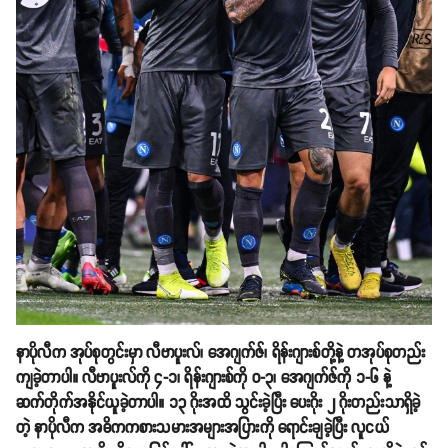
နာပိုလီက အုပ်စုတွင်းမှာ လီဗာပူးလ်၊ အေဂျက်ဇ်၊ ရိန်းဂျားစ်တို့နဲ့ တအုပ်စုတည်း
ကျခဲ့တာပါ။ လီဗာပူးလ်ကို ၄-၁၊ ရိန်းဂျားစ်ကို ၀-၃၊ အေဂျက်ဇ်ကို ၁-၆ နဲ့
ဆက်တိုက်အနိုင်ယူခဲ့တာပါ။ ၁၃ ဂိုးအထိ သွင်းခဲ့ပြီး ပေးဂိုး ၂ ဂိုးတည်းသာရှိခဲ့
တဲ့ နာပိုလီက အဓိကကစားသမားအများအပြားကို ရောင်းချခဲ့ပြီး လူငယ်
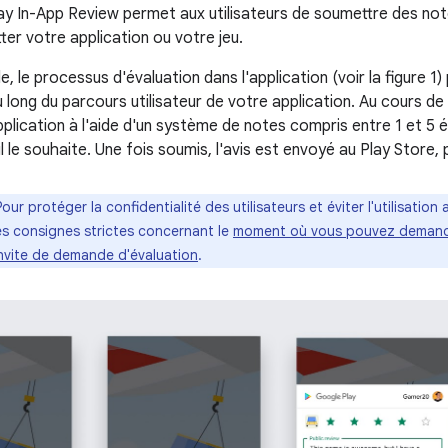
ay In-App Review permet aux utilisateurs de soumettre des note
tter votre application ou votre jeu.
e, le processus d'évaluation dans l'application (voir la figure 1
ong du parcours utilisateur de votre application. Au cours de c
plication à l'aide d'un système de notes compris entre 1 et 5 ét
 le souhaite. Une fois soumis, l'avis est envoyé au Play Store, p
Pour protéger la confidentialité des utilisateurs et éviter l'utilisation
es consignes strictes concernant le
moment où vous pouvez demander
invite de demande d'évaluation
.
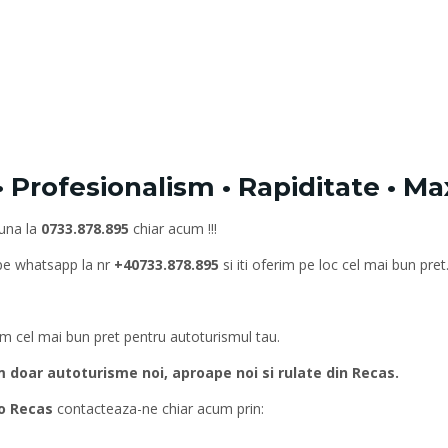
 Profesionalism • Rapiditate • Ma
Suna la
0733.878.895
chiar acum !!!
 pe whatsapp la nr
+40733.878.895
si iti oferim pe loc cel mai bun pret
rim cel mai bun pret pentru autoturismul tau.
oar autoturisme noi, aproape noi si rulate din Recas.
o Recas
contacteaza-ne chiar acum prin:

...

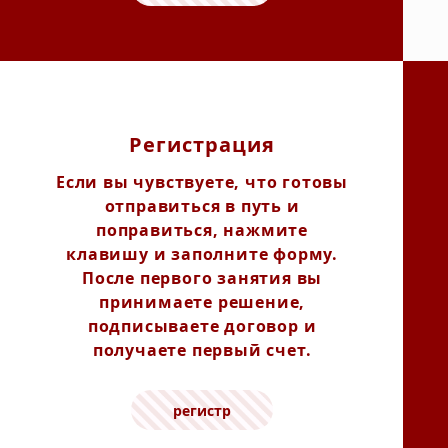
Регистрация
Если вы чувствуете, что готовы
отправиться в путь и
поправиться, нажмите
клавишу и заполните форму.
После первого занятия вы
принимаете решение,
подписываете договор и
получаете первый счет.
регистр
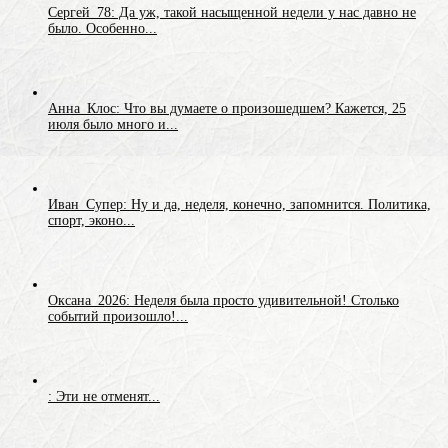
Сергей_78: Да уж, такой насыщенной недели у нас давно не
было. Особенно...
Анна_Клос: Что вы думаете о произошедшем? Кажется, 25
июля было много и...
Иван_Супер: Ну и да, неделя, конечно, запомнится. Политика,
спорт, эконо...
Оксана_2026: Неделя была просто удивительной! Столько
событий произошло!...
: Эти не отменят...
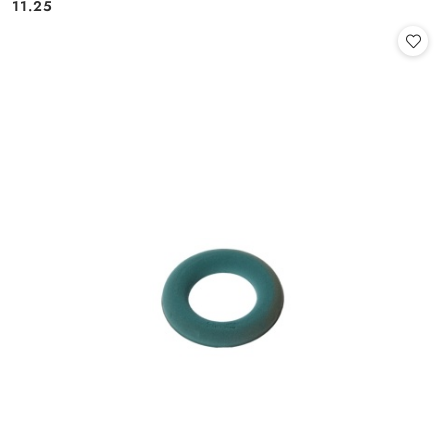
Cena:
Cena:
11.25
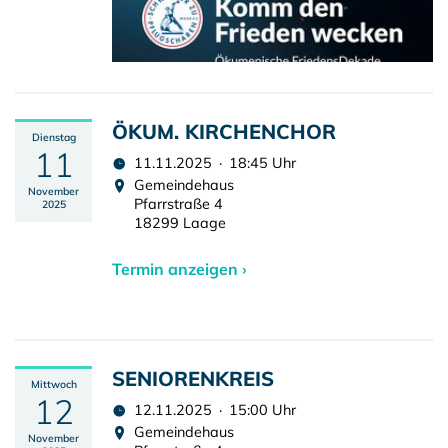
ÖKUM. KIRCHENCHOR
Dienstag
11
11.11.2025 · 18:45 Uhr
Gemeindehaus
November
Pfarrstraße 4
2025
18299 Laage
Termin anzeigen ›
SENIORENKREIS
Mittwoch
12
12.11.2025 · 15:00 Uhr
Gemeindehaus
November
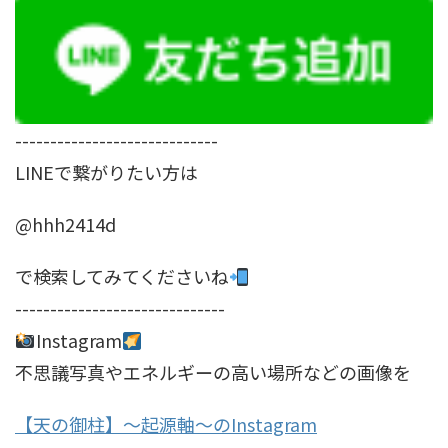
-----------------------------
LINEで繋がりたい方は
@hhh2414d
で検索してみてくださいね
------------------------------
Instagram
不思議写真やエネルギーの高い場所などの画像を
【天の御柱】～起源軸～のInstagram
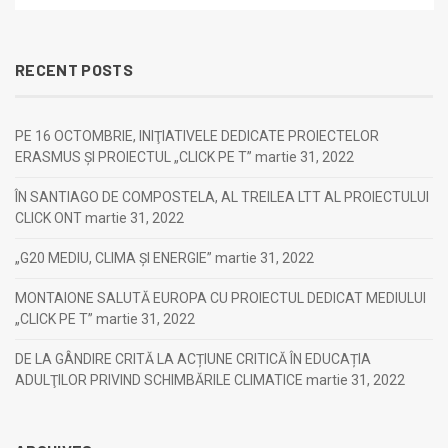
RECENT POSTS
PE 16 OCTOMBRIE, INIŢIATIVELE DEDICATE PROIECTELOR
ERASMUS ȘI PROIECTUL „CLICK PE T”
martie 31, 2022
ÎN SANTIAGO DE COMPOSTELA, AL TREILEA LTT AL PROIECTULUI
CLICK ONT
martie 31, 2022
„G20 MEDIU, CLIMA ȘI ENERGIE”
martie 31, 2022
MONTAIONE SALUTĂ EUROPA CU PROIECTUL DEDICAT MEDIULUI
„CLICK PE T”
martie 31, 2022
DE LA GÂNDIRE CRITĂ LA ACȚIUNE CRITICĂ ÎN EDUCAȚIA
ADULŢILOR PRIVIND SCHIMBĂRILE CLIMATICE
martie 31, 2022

What is being asked — Copy out the text read from the items, from the line with "Profesionalism • Rapiditate • Ma" up to and including the line with "contacteaza-ne chiar acum".

Answer for this exercise —
 Profesionalism • Rapiditate • Ma
Suna la
0733.878.895
chiar acum !!!
 pe whatsapp la nr
+40733.878.895
si iti oferim pe loc cel mai bun pret
rim cel mai bun pret pentru autoturismul tau.
oar autoturisme noi, aproape noi si rulate din Recas.
o Recas
contacteaza-ne chiar acum prin:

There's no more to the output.